A Numerical Exploration of Signal Detector Arrangement in a Spin-Wave Reservoir Computing Device

This paper studies numerically how the signal detector arrangement influences the performance of reservoir computing using spin waves excited in a ferrimagnetic garnet film. This investigation is essentially important since the input information is not only conveyed but also transformed by the spin waves into high-dimensional information space when the waves propagate in the film in a spatially distributed manner. This spatiotemporal dynamics realizes a rich reservoir-computational functionality. First, we simulate spin waves in a rectangular garnet film with two input electrodes to obtain spatial distributions of the reservoir states in response to input signals, which are represented as spin vectors and used for a machine-learning waveform classification task. The detected reservoir states are combined through readout connection weights to generate a final output. We visualize the spatial distribution of the weights after training to discuss the number and positions of the output electrodes by arranging them at grid points, equiangularly circular points or at random. We evaluate the classification accuracy by changing the number of the output electrodes, and find that a high accuracy (>90%) is achieved with only several tens of output electrodes regardless of grid, circular or random arrangement.
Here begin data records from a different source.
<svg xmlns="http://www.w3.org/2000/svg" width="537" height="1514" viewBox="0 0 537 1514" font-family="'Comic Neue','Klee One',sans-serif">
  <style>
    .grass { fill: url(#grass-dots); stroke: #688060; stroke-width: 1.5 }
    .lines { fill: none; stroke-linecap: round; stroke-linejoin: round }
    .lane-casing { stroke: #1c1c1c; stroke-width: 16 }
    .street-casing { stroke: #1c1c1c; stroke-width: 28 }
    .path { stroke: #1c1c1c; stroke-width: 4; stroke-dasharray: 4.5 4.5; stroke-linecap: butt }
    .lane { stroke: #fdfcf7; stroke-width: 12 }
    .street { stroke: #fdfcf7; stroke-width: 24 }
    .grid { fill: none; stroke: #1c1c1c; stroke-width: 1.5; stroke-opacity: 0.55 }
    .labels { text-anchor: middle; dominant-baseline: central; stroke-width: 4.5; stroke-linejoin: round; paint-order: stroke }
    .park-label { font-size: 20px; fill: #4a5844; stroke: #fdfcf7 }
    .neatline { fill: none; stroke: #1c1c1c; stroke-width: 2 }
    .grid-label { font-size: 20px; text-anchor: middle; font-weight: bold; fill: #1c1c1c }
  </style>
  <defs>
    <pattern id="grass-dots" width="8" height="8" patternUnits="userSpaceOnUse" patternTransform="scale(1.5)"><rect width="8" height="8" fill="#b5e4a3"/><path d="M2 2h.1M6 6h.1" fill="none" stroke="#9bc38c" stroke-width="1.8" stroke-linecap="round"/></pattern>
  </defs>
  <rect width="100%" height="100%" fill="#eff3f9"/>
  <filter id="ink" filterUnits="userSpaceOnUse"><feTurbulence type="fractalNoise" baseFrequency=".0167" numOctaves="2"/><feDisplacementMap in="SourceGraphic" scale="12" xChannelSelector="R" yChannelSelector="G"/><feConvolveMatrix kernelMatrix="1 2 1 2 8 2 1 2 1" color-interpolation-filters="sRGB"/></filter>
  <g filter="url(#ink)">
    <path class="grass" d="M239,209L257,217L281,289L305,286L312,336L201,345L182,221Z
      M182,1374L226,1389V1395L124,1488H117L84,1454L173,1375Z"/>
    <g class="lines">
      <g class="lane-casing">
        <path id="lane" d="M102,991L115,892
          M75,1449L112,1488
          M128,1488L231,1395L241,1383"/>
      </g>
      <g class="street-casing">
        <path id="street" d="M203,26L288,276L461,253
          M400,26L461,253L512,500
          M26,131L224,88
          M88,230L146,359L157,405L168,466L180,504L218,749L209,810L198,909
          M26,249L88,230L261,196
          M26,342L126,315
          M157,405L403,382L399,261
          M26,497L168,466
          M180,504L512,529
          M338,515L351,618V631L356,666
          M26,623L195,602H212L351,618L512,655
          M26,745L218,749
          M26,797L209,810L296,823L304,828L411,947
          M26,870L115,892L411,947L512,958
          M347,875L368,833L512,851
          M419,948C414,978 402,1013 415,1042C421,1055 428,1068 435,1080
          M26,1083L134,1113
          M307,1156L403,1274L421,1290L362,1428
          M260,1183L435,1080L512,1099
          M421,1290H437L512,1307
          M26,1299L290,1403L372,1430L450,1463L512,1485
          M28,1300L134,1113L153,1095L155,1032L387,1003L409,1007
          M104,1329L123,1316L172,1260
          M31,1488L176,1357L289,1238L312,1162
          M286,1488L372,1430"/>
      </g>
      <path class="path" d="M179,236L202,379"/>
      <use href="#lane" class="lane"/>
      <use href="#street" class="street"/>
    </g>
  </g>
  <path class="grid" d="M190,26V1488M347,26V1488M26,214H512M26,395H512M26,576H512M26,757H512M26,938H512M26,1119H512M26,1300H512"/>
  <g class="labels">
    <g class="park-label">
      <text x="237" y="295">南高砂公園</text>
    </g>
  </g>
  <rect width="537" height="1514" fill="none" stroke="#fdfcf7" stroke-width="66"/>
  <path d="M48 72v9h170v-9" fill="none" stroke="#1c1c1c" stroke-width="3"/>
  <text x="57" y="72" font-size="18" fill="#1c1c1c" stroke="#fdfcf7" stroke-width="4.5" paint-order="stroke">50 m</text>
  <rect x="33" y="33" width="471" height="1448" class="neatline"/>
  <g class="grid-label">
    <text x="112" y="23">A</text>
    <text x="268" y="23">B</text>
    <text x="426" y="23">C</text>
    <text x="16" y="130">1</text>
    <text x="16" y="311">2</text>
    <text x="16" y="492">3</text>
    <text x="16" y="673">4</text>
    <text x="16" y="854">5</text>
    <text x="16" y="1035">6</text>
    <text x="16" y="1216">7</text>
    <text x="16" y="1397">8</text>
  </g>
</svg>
These results suggest that the spin waves possess sufficiently complex and rich dynamics for this type of tasks. Then we investigate in which area useful information is distributed more by arranging the electrodes locally on the chip. Finally, we show that this device has generalization ability for input wave-signal frequency in a certain frequency range. These results will lead to practical design of spin-wave reservoir devices for low-power intelligent computing in the near future.